The last two years have been the best years in total I think I have ever had. Truly amazing how your life can change on a dime. Don't settle for being sick, fight on and keep searching you never know what might be right around the corner.

I have quite a few thanks to give for the last 4 and half years since my diagnosis of multiple sclerosis. First and for-most to my wife Anne. Without her I wouldn't be even close  to where I am today. MS has been such a challenge for us and she has never even blinked. There are not enough words to express my thoughts. Thank you. 

Thanks to my friends, family, and everyone that has helped me over the years on my journey with MS. 

Thank you for all the great doctors I have had along the way.  Dr.Diana Greene-Chandos, Dr. Michael Meehan, Dr. Abbas Qutab, Dr. Gary Siskin thank you all!

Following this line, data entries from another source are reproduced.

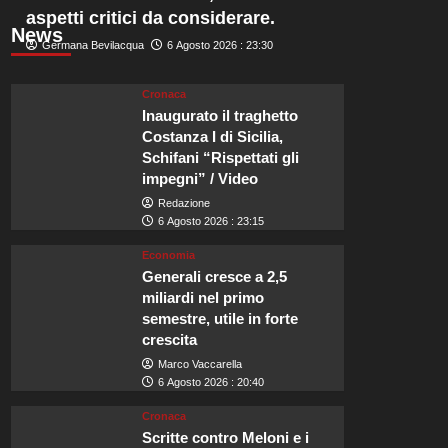
aspetti critici da considerare.
News
Germana Bevilacqua
6 Agosto 2026 : 23:30
Cronaca
Inaugurato il traghetto
Costanza I di Sicilia,
Schifani “Rispettati gli
impegni” / Video
Redazione
6 Agosto 2026 : 23:15
Economia
Generali cresce a 2,5
miliardi nel primo
semestre, utile in forte
crescita
Marco Vaccarella
6 Agosto 2026 : 20:40
Cronaca
Scritte contro Meloni e i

I have one special thanks to all my fellow MS'rs. Thank you for sharing your lives. Thank you for your personal and often times inspirational stories. Thank you for sharing your most inner thoughts and ideas about your life with MS. Don't ever stop! 

My final thank you is for all those that supported and aided me in getting tested and treated for CCSVI! 

Please if you haven't been tested for CCSVI do so. It could change your life!

PS: If anyone missed my CCSVI procedure day write up ( I still get questions about it..lol) its here 

Wednesday, January 30, 2013

MS is a very personal journey. Respect it.



Well I have been away for some time. Thought it was time for a quick update.

I was stuck this am by how judgmental and hateful people can be in their ways. Especially when it comes to how they or the people they know choose to treat their MS. Here is a news flash there are a multitude of approaches to dealing with MS. There is no wrong way and there is no right way to treat it. Things have helped people and things have made people worse. What there is though is an individuals choice on how they choose to deal with Multiple Sclerosis coming into their life. It's very personal. They get as educated and learn as they want to. They choose their path. It's what they feel is in their best interest. It is their journey and their choice. This isn't something others should judge or belittle because it's different from their choice. Please respect how others choose to deal with their MS and treat everyone with the respect you think you deserve.

Rant over. 

Stay well my friends. I will have a new update with all my MS stories since the last one soon.